Synthetic Stucco, also known as EIFS, is a multi-layered exterior finish that’s been the mainstay of building in Europe since after the second world war. EIFS or Exterior Insulation and Finish Systems was the better system for buildings demolished during the war. Most of the repairs to European edifices were to buildings made up of concrete, stone or brick including some other resilient substances. In the United States EIFS was introduced in the 1980s initially in buildings occupied by businesses. After that it was applied as an external finish for residences usually those with wooden frames.
There are three layers to EIFS Stucco the first layer is the inner layer which is a foam insulation board attached to the outside wall surface, frequently with a bonding agent. The middle layer is utilized at the top of the insulation then toughened with a glass fiber mesh. It’s usually made from a polymer and cement base coat. The outside or exterior layer is an uneven finished coat. The merging of these three layers form a non-porous covering. In spite of this, if moisture trickles inside it can become snared behind the layers. With no escape, steady contact to dampness can cause rotting in wood and other susceptible substances inside the home.
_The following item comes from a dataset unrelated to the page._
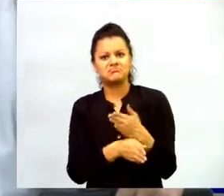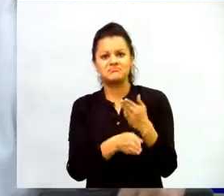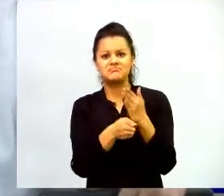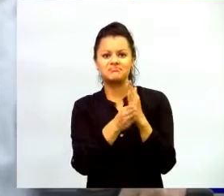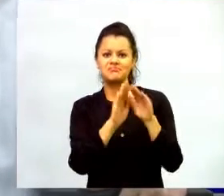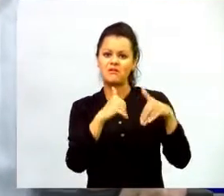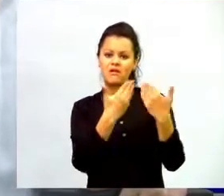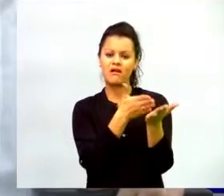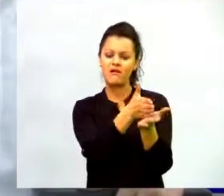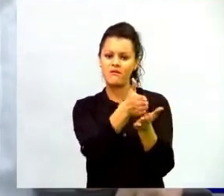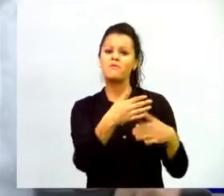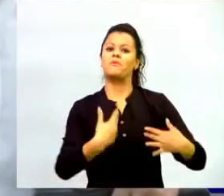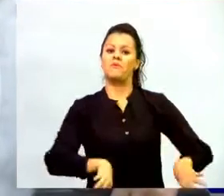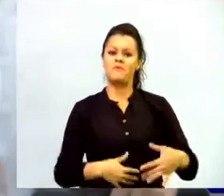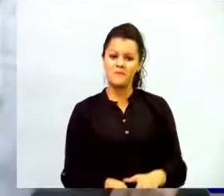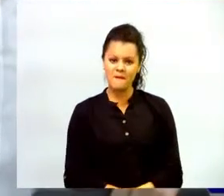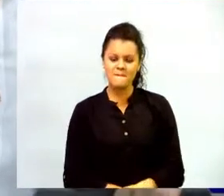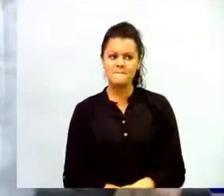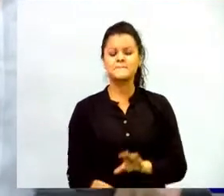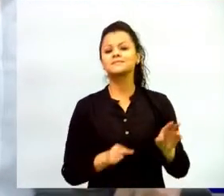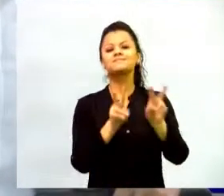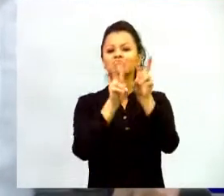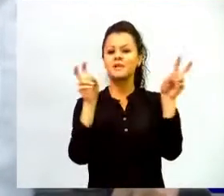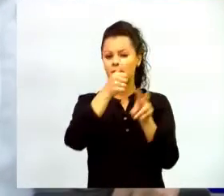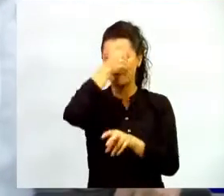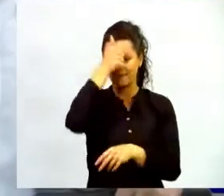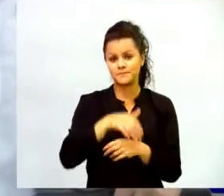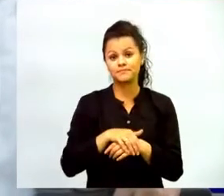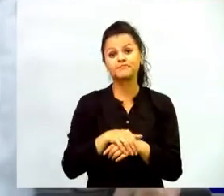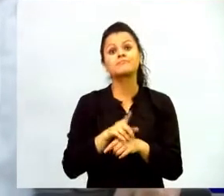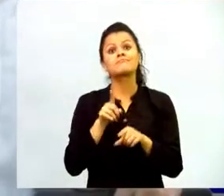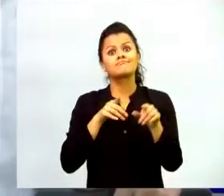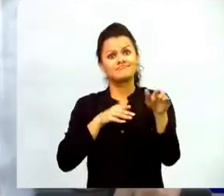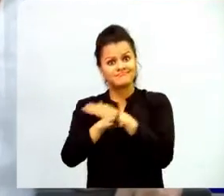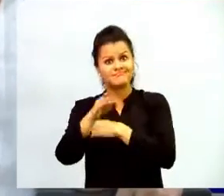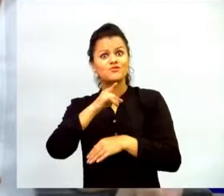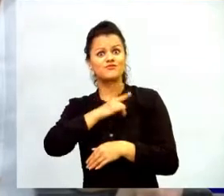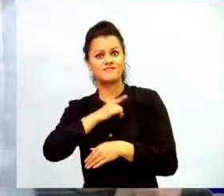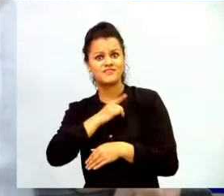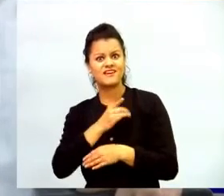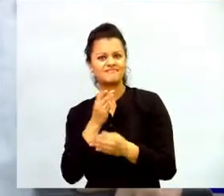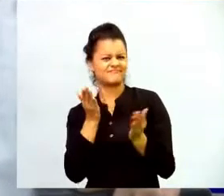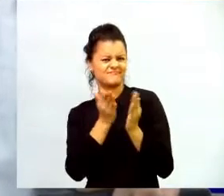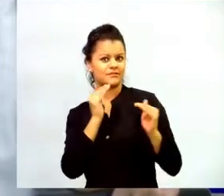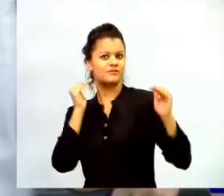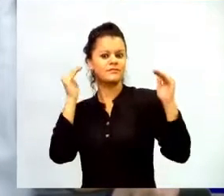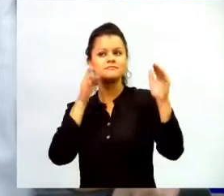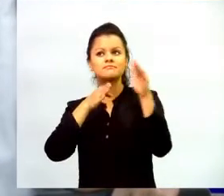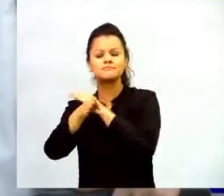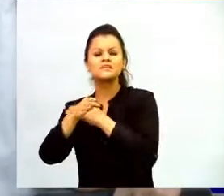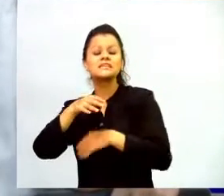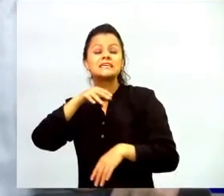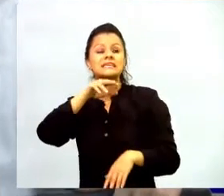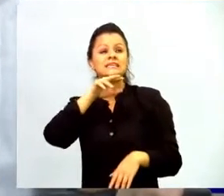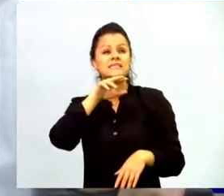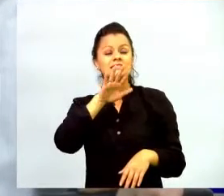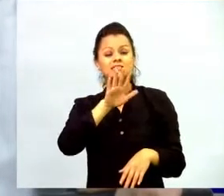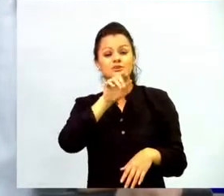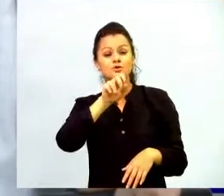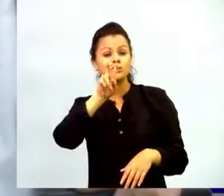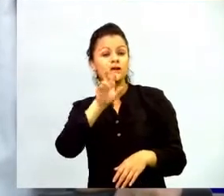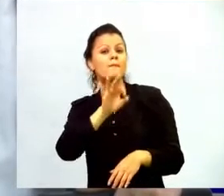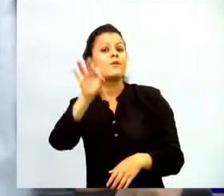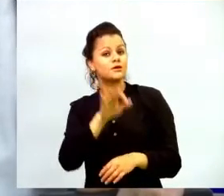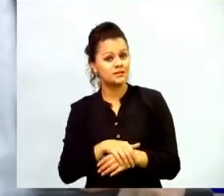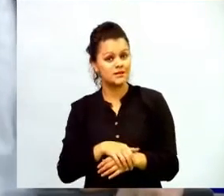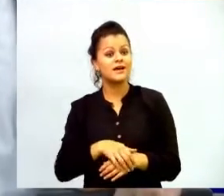y un tema principal acceden a educación superior aumenta el número 7.5% el número de estudiantes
EIFS Stucco was well equipped for usage as an outside casing for concrete and stone, however, for wood it became a problem which resulted in plenty of class action lawsuits in the United States.
. Openings like window frames and doors should be sealed to thwart moisture from leaking behind the EIFS
. Foam should always be above grade
. Objects that penetrate through the stucco should be sealed
. Keep gutters clean and positioned to drain away from the house
A very significant point to remember is that no humidity should leak behind the EIFS. Indications of EIFS problems include mold or mildew on the inside or outside of the home, engorged wood around window frames and doors, peeling paint and cracked sealant or EIFS.
These days, innovative EIFS methods incorporate drainage systems to assist in keeping dampness from getting caught behind the shell. It’s always good to consult with an experienced home builder about up-to-date EIFS techniques.